• **YOUR TASK**
Give back every line of the data, transcribed exactly.

[RECORDS PROVIDED Boundary: Start]

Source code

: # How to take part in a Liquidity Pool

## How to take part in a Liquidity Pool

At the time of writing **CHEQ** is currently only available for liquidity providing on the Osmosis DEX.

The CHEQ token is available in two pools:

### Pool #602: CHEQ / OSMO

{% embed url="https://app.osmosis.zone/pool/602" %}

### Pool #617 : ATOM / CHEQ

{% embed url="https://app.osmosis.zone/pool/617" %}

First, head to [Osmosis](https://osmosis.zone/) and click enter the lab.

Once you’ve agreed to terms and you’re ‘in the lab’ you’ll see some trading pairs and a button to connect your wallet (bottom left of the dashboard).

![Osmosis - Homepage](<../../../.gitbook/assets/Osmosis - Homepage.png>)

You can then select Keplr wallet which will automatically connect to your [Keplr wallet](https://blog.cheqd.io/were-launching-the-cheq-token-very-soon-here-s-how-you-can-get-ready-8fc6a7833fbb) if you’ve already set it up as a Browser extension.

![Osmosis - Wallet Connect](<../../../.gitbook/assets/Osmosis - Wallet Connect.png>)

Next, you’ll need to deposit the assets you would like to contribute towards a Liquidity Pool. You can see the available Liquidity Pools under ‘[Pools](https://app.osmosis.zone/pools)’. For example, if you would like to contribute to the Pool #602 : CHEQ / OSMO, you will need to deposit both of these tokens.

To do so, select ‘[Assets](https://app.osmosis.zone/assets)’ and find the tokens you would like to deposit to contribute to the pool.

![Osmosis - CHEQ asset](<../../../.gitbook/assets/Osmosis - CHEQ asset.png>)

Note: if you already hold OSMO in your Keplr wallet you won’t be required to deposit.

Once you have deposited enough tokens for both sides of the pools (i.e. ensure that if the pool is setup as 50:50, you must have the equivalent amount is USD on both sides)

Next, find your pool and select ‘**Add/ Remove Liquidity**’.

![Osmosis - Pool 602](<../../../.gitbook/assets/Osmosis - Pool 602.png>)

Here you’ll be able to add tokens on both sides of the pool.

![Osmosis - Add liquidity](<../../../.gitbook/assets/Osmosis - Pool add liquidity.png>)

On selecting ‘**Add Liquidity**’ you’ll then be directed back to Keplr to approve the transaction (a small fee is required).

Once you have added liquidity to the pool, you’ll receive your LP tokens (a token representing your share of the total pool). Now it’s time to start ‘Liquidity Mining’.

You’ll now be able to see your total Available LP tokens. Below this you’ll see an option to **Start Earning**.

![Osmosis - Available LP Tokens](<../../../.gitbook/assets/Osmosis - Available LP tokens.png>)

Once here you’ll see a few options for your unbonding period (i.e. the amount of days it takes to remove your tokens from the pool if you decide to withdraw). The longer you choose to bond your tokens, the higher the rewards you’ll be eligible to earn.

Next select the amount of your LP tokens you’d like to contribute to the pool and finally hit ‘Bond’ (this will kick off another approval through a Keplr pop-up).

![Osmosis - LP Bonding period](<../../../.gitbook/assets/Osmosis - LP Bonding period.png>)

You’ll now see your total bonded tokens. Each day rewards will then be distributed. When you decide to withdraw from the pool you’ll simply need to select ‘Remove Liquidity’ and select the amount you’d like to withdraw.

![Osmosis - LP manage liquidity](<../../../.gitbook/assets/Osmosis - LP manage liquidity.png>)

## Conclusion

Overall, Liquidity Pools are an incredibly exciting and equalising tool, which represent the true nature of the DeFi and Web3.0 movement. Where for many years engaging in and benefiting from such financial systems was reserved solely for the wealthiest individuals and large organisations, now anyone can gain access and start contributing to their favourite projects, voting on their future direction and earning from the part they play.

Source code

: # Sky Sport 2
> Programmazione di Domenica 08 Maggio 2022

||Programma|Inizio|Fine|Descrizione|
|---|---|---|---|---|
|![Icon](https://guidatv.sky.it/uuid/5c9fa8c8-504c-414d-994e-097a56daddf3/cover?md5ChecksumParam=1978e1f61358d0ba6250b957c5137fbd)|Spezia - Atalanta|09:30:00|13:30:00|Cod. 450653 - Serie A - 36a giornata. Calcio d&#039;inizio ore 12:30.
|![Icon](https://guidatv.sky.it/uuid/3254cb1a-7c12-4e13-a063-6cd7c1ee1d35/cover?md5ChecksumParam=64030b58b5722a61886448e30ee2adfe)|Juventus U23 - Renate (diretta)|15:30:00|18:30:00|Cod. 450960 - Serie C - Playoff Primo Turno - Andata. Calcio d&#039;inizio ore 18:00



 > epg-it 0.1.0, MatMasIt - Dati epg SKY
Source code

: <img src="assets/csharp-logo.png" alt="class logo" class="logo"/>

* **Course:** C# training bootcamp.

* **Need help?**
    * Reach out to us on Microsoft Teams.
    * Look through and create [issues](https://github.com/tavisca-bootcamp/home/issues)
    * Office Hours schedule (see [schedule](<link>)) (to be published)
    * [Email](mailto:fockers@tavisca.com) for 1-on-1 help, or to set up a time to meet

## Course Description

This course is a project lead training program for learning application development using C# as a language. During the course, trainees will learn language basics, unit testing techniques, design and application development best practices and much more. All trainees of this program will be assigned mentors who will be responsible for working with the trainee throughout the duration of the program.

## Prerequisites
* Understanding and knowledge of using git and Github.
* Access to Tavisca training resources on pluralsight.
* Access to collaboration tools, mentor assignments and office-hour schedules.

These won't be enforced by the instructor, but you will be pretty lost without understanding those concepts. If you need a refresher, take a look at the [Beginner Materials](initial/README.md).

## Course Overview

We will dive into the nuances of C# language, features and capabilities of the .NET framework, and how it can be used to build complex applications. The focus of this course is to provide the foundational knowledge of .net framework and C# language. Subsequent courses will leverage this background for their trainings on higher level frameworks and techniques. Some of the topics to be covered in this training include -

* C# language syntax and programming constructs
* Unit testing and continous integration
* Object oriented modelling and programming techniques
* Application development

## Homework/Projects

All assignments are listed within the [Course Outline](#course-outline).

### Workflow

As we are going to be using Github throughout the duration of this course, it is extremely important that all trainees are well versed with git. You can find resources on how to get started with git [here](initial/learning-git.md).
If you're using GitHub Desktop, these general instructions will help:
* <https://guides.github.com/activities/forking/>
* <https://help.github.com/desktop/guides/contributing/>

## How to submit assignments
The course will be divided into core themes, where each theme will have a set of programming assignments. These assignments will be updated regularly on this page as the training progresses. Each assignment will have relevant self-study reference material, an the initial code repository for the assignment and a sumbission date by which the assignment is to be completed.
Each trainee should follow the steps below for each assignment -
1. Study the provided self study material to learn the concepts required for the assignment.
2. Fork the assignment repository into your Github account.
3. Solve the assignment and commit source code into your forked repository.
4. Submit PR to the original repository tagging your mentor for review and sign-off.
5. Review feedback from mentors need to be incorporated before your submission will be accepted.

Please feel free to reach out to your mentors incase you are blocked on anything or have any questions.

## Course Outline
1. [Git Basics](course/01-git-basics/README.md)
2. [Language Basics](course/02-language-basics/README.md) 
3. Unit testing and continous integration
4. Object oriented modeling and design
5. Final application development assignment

[RECORDS PROVIDED Boundary: End]

• **ANSWER FOR THE TASK**
Source code

: # How to take part in a Liquidity Pool

## How to take part in a Liquidity Pool

At the time of writing **CHEQ** is currently only available for liquidity providing on the Osmosis DEX.

The CHEQ token is available in two pools:

### Pool #602: CHEQ / OSMO

{% embed url="https://app.osmosis.zone/pool/602" %}

### Pool #617 : ATOM / CHEQ

{% embed url="https://app.osmosis.zone/pool/617" %}

First, head to [Osmosis](https://osmosis.zone/) and click enter the lab.

Once you’ve agreed to terms and you’re ‘in the lab’ you’ll see some trading pairs and a button to connect your wallet (bottom left of the dashboard).

![Osmosis - Homepage](<../../../.gitbook/assets/Osmosis - Homepage.png>)

You can then select Keplr wallet which will automatically connect to your [Keplr wallet](https://blog.cheqd.io/were-launching-the-cheq-token-very-soon-here-s-how-you-can-get-ready-8fc6a7833fbb) if you’ve already set it up as a Browser extension.

![Osmosis - Wallet Connect](<../../../.gitbook/assets/Osmosis - Wallet Connect.png>)

Next, you’ll need to deposit the assets you would like to contribute towards a Liquidity Pool. You can see the available Liquidity Pools under ‘[Pools](https://app.osmosis.zone/pools)’. For example, if you would like to contribute to the Pool #602 : CHEQ / OSMO, you will need to deposit both of these tokens.

To do so, select ‘[Assets](https://app.osmosis.zone/assets)’ and find the tokens you would like to deposit to contribute to the pool.

![Osmosis - CHEQ asset](<../../../.gitbook/assets/Osmosis - CHEQ asset.png>)

Note: if you already hold OSMO in your Keplr wallet you won’t be required to deposit.

Once you have deposited enough tokens for both sides of the pools (i.e. ensure that if the pool is setup as 50:50, you must have the equivalent amount is USD on both sides)

Next, find your pool and select ‘**Add/ Remove Liquidity**’.

![Osmosis - Pool 602](<../../../.gitbook/assets/Osmosis - Pool 602.png>)

Here you’ll be able to add tokens on both sides of the pool.

![Osmosis - Add liquidity](<../../../.gitbook/assets/Osmosis - Pool add liquidity.png>)

On selecting ‘**Add Liquidity**’ you’ll then be directed back to Keplr to approve the transaction (a small fee is required).

Once you have added liquidity to the pool, you’ll receive your LP tokens (a token representing your share of the total pool). Now it’s time to start ‘Liquidity Mining’.

You’ll now be able to see your total Available LP tokens. Below this you’ll see an option to **Start Earning**.

![Osmosis - Available LP Tokens](<../../../.gitbook/assets/Osmosis - Available LP tokens.png>)

Once here you’ll see a few options for your unbonding period (i.e. the amount of days it takes to remove your tokens from the pool if you decide to withdraw). The longer you choose to bond your tokens, the higher the rewards you’ll be eligible to earn.

Next select the amount of your LP tokens you’d like to contribute to the pool and finally hit ‘Bond’ (this will kick off another approval through a Keplr pop-up).

![Osmosis - LP Bonding period](<../../../.gitbook/assets/Osmosis - LP Bonding period.png>)

You’ll now see your total bonded tokens. Each day rewards will then be distributed. When you decide to withdraw from the pool you’ll simply need to select ‘Remove Liquidity’ and select the amount you’d like to withdraw.

![Osmosis - LP manage liquidity](<../../../.gitbook/assets/Osmosis - LP manage liquidity.png>)

## Conclusion

Overall, Liquidity Pools are an incredibly exciting and equalising tool, which represent the true nature of the DeFi and Web3.0 movement. Where for many years engaging in and benefiting from such financial systems was reserved solely for the wealthiest individuals and large organisations, now anyone can gain access and start contributing to their favourite projects, voting on their future direction and earning from the part they play.

Source code

: # Sky Sport 2
> Programmazione di Domenica 08 Maggio 2022

||Programma|Inizio|Fine|Descrizione|
|---|---|---|---|---|
|![Icon](https://guidatv.sky.it/uuid/5c9fa8c8-504c-414d-994e-097a56daddf3/cover?md5ChecksumParam=1978e1f61358d0ba6250b957c5137fbd)|Spezia - Atalanta|09:30:00|13:30:00|Cod. 450653 - Serie A - 36a giornata. Calcio d&#039;inizio ore 12:30.
|![Icon](https://guidatv.sky.it/uuid/3254cb1a-7c12-4e13-a063-6cd7c1ee1d35/cover?md5ChecksumParam=64030b58b5722a61886448e30ee2adfe)|Juventus U23 - Renate (diretta)|15:30:00|18:30:00|Cod. 450960 - Serie C - Playoff Primo Turno - Andata. Calcio d&#039;inizio ore 18:00



 > epg-it 0.1.0, MatMasIt - Dati epg SKY
Source code

: <img src="assets/csharp-logo.png" alt="class logo" class="logo"/>

* **Course:** C# training bootcamp.

* **Need help?**
    * Reach out to us on Microsoft Teams.
    * Look through and create [issues](https://github.com/tavisca-bootcamp/home/issues)
    * Office Hours schedule (see [schedule](<link>)) (to be published)
    * [Email](mailto:fockers@tavisca.com) for 1-on-1 help, or to set up a time to meet

## Course Description

This course is a project lead training program for learning application development using C# as a language. During the course, trainees will learn language basics, unit testing techniques, design and application development best practices and much more. All trainees of this program will be assigned mentors who will be responsible for working with the trainee throughout the duration of the program.

## Prerequisites
* Understanding and knowledge of using git and Github.
* Access to Tavisca training resources on pluralsight.
* Access to collaboration tools, mentor assignments and office-hour schedules.

These won't be enforced by the instructor, but you will be pretty lost without understanding those concepts. If you need a refresher, take a look at the [Beginner Materials](initial/README.md).

## Course Overview

We will dive into the nuances of C# language, features and capabilities of the .NET framework, and how it can be used to build complex applications. The focus of this course is to provide the foundational knowledge of .net framework and C# language. Subsequent courses will leverage this background for their trainings on higher level frameworks and techniques. Some of the topics to be covered in this training include -

* C# language syntax and programming constructs
* Unit testing and continous integration
* Object oriented modelling and programming techniques
* Application development

## Homework/Projects

All assignments are listed within the [Course Outline](#course-outline).

### Workflow

As we are going to be using Github throughout the duration of this course, it is extremely important that all trainees are well versed with git. You can find resources on how to get started with git [here](initial/learning-git.md).
If you're using GitHub Desktop, these general instructions will help:
* <https://guides.github.com/activities/forking/>
* <https://help.github.com/desktop/guides/contributing/>

## How to submit assignments
The course will be divided into core themes, where each theme will have a set of programming assignments. These assignments will be updated regularly on this page as the training progresses. Each assignment will have relevant self-study reference material, an the initial code repository for the assignment and a sumbission date by which the assignment is to be completed.
Each trainee should follow the steps below for each assignment -
1. Study the provided self study material to learn the concepts required for the assignment.
2. Fork the assignment repository into your Github account.
3. Solve the assignment and commit source code into your forked repository.
4. Submit PR to the original repository tagging your mentor for review and sign-off.
5. Review feedback from mentors need to be incorporated before your submission will be accepted.

Please feel free to reach out to your mentors incase you are blocked on anything or have any questions.

## Course Outline
1. [Git Basics](course/01-git-basics/README.md)
2. [Language Basics](course/02-language-basics/README.md) 
3. Unit testing and continous integration
4. Object oriented modeling and design
5. Final application development assignment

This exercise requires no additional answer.